How can you get virtual cards online?
You may wonder how to get virtual cards from a company like Privacy.com. The entire process is handled through the internet. This means you don’t have to fill out lengthy paper documents or go to a physical location in person. In addition, no credit check is required for privacy.com accounts.
What kind of safety measures does a virtual card provider take?
Safety and security are very important as a virtual card provider (it’s the reason you sign up for the service in the first place). In order to issue a virtual payment card, we undergo rigorous internal and third-party audits. In addition, many virtual card providers have held to the same rigorous PCI-DSS (Payment Card Industry Data Security Standard) requirements as your bank or credit union.
How to Get a Virtual Credit Card
Virtual credit cards are available in two ways: either directly from your bank if you have a credit card issued by one of the banks that offer this service, or by linking a pre-existing card from another bank to an online service.
Currently, three major American banks offer easy access to virtual credit cards to their cardholders:
- Citibank offers virtual credit cards for almost all of its cardholders. If you have a Citi card, simply enroll and then use the bank’s website to generate virtual card numbers as needed.

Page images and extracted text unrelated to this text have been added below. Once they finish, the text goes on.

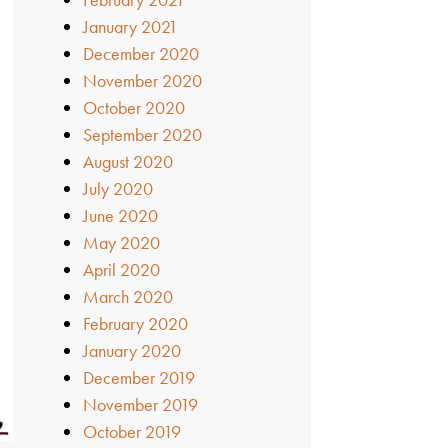
January 2021
December 2020
November 2020
October 2020
September 2020
August 2020
July 2020
June 2020
May 2020
April 2020
March 2020
February 2020
January 2020
December 2019
November 2019
October 2019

- Citibank’s service doesn’t allow you to use virtual numbers in an ongoing way — so don’t enter one for a subscription you want to renew.

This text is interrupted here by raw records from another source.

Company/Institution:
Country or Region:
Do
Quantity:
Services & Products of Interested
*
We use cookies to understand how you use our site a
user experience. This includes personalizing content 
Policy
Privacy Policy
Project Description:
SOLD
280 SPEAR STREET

- Bank of America offers a service called ShopSafe for Bank of America Visa and Mastercard (but not American Express) cardholders.
- It’s a pretty slick-looking experience; when you log into your online banking account, ShopSafe generates an image of a credit card, with the new token.
- You can set your expiration date up to one year in the future, and enable an option for recurring monthly payments to handle the subscription problem.
- Capital One’s service is called “Eno.” It, too, is only available to Capital One cardholders, and only to personal cards (see below for business options).
- Eno uses a browser pop-up window to log you in to create a virtual account number, so you can only use it with Chrome or Firefox (for now).
- Eno lets you create account nicknames, and keeps a list of all the numbers for you, so if you want to find the numbers you’ve used with your cable company, Amazon, and Netflix, they’re all in one place in your account.
- You can’t set a special spending limit on virtual card numbers; instead, the spending limit is the credit limit on the normal Capital One card the virtual number is linked to.